> _THE PROBLEM_:
One number is the whole answer: how many lines of the records include "query".

== == ==

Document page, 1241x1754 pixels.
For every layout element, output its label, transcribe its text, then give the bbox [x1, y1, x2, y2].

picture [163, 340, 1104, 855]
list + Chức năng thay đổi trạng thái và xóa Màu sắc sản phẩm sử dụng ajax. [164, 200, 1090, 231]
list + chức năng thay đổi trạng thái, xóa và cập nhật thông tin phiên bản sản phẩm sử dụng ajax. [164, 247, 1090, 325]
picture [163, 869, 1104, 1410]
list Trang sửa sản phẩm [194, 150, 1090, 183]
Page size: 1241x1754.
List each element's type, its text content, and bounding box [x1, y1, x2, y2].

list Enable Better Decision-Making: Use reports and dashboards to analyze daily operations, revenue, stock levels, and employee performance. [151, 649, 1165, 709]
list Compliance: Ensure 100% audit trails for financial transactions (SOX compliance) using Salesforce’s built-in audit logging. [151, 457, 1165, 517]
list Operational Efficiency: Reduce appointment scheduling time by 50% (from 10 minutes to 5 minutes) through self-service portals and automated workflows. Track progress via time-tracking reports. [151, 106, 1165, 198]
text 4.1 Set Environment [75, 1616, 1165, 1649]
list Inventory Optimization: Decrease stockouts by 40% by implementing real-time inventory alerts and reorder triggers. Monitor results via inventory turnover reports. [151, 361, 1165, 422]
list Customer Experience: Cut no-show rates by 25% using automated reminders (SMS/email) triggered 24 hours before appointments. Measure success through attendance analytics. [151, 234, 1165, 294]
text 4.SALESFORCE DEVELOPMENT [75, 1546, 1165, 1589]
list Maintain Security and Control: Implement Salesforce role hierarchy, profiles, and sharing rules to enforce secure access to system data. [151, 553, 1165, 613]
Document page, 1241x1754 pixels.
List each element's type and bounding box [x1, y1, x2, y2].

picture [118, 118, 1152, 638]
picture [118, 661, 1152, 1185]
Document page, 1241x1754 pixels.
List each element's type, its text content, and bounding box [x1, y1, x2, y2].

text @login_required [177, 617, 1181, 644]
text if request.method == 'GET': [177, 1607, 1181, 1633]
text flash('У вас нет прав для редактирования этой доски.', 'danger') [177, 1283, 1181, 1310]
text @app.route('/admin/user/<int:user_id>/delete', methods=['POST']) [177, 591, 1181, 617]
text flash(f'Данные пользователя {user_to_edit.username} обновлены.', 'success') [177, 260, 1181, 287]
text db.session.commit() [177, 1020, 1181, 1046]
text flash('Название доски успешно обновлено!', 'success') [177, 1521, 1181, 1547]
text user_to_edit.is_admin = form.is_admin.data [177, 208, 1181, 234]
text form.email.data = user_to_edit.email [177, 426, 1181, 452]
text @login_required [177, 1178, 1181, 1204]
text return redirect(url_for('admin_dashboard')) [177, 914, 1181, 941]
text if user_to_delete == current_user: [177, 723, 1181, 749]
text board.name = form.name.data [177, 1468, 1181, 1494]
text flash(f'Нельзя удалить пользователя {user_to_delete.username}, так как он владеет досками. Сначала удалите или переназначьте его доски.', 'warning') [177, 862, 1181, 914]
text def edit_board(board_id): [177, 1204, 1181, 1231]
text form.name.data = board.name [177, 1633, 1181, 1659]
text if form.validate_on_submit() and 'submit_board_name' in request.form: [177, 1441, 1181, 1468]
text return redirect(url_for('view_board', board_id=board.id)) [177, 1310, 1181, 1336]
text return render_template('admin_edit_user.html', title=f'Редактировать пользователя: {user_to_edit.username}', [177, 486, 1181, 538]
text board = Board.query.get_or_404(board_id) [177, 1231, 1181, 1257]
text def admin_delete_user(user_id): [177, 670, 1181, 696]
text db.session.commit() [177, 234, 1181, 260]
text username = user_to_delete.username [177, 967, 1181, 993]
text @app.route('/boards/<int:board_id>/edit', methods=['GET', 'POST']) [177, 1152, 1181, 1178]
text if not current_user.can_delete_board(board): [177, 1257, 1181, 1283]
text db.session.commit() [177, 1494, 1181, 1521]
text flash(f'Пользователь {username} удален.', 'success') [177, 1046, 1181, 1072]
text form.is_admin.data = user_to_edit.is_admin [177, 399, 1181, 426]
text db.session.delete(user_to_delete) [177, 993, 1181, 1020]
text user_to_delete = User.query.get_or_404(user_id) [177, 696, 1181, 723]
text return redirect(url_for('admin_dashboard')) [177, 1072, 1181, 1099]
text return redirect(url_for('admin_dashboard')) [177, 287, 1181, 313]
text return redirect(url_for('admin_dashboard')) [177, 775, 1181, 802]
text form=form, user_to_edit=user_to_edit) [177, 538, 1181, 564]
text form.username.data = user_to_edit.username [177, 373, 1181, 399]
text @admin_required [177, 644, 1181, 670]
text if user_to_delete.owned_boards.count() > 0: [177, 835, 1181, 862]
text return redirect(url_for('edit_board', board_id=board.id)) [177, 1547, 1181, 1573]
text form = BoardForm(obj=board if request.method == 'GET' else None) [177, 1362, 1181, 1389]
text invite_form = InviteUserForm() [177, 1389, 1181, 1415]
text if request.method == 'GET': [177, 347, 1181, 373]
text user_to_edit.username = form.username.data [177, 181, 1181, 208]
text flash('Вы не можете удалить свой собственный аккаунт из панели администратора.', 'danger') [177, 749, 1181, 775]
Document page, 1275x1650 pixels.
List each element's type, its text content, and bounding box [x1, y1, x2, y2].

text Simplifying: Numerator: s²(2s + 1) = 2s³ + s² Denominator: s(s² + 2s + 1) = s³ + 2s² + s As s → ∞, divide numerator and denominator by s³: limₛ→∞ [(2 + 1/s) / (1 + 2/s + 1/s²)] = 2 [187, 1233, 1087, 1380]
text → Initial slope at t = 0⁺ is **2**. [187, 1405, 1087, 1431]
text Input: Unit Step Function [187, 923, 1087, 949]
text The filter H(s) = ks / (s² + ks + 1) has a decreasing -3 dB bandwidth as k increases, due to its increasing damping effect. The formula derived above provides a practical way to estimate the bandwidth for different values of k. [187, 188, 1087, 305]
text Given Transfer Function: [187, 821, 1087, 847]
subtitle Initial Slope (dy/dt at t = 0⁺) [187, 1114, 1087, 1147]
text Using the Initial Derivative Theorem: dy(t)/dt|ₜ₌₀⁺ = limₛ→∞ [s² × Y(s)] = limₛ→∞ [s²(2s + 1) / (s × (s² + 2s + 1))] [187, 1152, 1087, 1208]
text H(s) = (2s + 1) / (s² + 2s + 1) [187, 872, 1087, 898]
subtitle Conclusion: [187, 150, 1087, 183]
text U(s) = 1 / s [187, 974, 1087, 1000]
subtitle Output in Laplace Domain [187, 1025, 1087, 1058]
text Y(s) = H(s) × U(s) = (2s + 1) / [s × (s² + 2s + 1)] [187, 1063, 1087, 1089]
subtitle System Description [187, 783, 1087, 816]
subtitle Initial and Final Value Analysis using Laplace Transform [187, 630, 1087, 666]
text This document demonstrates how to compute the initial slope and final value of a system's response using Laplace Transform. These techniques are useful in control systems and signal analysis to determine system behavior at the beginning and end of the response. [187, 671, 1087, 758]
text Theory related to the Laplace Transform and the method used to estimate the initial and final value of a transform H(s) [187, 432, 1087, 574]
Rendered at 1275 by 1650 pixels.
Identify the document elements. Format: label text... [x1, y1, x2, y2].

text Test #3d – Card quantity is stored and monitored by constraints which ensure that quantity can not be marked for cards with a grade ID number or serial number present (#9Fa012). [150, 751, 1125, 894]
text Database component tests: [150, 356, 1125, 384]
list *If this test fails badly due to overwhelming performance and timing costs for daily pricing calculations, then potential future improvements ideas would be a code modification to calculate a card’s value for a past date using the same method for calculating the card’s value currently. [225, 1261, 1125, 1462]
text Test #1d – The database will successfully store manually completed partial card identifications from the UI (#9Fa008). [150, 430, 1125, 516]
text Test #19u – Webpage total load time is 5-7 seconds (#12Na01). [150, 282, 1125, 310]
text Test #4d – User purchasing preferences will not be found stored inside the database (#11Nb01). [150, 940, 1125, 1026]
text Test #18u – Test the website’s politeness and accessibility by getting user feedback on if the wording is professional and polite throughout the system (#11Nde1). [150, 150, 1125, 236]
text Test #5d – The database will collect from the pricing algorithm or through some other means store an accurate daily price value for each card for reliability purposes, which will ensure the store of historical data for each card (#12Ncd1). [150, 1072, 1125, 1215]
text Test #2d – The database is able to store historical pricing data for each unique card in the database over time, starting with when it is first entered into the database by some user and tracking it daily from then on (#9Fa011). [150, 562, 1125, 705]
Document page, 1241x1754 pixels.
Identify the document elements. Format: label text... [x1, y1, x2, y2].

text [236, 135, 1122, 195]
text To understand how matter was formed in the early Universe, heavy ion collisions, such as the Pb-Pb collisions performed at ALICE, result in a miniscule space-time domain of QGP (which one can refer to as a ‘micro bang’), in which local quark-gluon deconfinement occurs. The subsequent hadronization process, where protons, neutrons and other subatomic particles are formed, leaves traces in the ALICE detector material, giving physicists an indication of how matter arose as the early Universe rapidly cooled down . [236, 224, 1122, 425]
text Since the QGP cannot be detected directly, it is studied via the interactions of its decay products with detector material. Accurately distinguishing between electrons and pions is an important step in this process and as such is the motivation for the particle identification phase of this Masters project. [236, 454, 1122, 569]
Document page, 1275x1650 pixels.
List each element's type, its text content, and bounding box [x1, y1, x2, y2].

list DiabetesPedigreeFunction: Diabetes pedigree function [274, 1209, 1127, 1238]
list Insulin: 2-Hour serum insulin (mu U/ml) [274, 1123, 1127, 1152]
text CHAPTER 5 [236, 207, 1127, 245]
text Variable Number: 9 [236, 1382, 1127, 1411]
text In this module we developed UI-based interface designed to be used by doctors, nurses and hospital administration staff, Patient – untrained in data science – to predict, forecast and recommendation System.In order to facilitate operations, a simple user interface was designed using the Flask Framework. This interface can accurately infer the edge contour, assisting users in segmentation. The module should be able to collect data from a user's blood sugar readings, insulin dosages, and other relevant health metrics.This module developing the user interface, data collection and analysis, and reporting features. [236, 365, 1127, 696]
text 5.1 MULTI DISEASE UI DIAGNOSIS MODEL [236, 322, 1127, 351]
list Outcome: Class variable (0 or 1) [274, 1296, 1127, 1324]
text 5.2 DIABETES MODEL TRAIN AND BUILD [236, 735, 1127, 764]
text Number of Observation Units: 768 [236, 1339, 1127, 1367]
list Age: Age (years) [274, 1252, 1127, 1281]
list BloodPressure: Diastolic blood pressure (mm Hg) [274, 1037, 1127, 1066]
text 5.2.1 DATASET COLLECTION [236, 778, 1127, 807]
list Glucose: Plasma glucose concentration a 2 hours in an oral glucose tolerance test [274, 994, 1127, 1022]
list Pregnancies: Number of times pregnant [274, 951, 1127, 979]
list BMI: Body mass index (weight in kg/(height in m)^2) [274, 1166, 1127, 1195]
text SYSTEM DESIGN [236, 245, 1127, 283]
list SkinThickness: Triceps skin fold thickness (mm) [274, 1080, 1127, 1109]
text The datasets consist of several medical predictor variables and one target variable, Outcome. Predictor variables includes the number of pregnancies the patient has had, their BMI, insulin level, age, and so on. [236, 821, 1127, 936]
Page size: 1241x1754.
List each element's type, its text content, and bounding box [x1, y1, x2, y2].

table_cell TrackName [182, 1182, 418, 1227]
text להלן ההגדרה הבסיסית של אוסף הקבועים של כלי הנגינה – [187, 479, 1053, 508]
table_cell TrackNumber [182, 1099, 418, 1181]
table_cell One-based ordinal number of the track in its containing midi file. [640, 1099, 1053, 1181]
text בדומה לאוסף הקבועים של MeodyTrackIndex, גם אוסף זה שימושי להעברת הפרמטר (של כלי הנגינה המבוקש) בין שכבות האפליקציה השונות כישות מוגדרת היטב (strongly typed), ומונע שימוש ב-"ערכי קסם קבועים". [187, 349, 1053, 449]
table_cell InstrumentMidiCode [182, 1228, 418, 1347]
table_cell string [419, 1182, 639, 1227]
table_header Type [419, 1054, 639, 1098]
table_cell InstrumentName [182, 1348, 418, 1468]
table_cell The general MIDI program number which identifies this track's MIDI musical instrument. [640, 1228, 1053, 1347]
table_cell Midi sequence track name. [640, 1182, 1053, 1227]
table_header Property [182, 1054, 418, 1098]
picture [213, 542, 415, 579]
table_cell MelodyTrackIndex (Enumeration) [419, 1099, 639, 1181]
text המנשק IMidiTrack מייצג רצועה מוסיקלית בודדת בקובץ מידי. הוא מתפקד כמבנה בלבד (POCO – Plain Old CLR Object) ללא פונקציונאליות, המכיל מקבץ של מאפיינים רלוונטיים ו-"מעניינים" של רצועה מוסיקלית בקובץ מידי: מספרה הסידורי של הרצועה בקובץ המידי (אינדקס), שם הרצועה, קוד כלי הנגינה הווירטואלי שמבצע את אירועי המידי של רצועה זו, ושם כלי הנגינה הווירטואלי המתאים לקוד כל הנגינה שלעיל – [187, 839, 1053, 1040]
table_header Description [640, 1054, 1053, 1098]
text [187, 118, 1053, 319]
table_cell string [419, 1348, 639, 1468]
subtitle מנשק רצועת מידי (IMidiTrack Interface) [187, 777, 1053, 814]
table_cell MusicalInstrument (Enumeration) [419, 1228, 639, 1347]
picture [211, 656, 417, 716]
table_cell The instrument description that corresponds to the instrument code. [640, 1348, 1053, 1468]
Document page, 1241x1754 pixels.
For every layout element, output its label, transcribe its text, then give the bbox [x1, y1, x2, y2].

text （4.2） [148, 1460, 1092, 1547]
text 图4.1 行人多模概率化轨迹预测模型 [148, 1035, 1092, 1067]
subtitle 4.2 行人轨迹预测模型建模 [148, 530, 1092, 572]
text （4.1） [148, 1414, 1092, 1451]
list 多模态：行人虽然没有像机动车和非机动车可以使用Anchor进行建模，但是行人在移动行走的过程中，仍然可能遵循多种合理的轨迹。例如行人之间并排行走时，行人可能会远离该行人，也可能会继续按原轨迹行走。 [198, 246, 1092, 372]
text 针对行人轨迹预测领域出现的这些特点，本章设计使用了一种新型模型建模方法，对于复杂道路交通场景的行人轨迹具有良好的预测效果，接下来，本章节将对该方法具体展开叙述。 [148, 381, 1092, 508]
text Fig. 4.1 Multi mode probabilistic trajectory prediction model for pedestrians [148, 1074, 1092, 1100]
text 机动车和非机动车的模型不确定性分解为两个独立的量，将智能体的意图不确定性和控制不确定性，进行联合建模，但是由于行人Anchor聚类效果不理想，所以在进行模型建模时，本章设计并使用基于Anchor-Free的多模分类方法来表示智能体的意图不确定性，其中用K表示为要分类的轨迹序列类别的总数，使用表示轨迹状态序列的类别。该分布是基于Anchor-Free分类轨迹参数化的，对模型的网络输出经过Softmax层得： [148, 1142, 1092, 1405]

== == ==

> _EXPECTED OUTPUT_:
2